**WHAT TO DO**
Please repeat exactly the lines below from the one containing "- **Unit DMZ-F34-3414**: 1" down to the one containing "- **Unit DMZ-F36-3602**: 1", both included, and nothing else.

**EXERCISE DATA**
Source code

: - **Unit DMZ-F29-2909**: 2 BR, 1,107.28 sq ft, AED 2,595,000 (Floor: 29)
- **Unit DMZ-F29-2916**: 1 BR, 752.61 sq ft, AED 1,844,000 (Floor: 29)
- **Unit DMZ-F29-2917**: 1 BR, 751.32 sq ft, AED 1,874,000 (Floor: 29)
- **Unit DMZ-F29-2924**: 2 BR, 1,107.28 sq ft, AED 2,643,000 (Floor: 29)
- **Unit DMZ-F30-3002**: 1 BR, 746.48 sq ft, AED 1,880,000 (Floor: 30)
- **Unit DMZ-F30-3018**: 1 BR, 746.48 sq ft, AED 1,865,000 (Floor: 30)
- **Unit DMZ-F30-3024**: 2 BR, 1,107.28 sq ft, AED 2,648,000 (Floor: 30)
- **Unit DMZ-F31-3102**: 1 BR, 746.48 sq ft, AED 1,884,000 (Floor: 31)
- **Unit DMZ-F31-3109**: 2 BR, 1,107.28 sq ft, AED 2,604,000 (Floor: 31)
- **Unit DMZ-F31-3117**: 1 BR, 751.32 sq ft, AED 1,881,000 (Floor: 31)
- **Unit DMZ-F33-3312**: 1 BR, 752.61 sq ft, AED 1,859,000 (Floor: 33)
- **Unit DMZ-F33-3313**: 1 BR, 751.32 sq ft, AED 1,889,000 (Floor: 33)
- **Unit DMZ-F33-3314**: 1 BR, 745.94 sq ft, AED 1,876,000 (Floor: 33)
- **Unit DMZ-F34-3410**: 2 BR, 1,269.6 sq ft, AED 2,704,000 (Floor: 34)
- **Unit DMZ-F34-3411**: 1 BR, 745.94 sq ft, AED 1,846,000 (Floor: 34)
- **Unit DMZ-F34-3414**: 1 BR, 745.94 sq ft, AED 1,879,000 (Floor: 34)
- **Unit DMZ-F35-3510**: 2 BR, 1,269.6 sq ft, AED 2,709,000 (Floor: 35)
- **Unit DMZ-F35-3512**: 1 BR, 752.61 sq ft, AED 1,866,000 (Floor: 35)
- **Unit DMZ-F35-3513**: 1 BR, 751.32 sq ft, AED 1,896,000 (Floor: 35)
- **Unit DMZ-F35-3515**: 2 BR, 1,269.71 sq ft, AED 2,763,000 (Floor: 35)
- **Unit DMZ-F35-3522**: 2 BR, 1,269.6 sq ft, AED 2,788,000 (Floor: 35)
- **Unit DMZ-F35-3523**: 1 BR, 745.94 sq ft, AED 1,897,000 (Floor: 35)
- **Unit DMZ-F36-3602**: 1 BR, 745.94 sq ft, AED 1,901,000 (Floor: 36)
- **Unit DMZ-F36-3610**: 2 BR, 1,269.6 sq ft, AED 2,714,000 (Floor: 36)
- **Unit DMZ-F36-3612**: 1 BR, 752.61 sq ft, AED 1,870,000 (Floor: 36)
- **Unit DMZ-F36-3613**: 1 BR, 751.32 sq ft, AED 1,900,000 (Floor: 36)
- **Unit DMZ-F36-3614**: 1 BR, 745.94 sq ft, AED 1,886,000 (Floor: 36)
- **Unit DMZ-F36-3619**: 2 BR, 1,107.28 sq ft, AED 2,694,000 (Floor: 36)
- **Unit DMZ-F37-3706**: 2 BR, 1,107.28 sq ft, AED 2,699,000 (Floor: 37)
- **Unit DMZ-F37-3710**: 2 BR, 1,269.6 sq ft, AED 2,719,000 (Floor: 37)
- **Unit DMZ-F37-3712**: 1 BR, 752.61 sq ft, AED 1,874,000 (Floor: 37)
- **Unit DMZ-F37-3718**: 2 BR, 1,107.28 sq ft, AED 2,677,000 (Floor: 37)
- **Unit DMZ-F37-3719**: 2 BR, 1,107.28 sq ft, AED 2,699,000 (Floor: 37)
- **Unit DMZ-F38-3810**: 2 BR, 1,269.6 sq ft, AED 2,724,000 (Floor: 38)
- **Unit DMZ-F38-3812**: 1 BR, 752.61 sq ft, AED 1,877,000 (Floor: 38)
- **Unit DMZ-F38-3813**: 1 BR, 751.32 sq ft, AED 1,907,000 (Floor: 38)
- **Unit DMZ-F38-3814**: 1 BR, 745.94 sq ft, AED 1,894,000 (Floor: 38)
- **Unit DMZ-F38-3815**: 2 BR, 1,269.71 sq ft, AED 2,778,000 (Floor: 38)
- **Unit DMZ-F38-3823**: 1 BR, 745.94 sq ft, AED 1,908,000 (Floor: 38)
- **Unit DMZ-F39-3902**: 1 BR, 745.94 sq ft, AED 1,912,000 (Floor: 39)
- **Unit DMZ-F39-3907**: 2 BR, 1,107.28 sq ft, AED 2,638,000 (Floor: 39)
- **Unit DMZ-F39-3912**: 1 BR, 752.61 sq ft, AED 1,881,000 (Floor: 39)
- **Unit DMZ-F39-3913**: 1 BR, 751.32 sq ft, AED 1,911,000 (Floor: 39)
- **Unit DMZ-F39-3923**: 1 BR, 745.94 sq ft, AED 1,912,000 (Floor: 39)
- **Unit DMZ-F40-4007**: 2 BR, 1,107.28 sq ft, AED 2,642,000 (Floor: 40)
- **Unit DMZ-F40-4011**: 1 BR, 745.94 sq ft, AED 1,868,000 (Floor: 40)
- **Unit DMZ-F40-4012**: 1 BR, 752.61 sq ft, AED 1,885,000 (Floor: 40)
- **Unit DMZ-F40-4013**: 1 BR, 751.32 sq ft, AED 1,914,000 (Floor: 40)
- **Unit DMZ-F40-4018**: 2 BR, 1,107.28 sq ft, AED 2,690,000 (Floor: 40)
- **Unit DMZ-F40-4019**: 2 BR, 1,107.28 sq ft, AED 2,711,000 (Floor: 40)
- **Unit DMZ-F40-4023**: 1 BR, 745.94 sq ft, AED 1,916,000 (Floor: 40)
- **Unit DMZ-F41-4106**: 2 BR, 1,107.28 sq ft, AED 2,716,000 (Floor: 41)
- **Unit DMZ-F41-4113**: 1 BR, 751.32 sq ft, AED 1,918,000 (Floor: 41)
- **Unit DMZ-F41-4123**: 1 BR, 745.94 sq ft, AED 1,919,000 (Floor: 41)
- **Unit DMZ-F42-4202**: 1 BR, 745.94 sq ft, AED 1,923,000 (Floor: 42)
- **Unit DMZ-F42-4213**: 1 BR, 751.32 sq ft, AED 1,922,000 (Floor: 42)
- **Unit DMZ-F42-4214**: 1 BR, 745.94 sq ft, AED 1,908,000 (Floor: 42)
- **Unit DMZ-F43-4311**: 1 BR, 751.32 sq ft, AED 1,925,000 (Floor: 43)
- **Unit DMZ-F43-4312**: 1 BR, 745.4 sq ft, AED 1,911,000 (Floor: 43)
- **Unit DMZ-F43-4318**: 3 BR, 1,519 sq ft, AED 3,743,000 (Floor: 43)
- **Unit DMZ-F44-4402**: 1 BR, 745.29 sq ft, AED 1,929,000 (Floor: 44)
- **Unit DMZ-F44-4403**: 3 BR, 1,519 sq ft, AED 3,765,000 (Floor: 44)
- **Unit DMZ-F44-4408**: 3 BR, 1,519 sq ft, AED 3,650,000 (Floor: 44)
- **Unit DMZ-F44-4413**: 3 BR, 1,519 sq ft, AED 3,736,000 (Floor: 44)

**ANSWER TO THIS PROBLEM**
- **Unit DMZ-F34-3414**: 1 BR, 745.94 sq ft, AED 1,879,000 (Floor: 34)
- **Unit DMZ-F35-3510**: 2 BR, 1,269.6 sq ft, AED 2,709,000 (Floor: 35)
- **Unit DMZ-F35-3512**: 1 BR, 752.61 sq ft, AED 1,866,000 (Floor: 35)
- **Unit DMZ-F35-3513**: 1 BR, 751.32 sq ft, AED 1,896,000 (Floor: 35)
- **Unit DMZ-F35-3515**: 2 BR, 1,269.71 sq ft, AED 2,763,000 (Floor: 35)
- **Unit DMZ-F35-3522**: 2 BR, 1,269.6 sq ft, AED 2,788,000 (Floor: 35)
- **Unit DMZ-F35-3523**: 1 BR, 745.94 sq ft, AED 1,897,000 (Floor: 35)
- **Unit DMZ-F36-3602**: 1 BR, 745.94 sq ft, AED 1,901,000 (Floor: 36)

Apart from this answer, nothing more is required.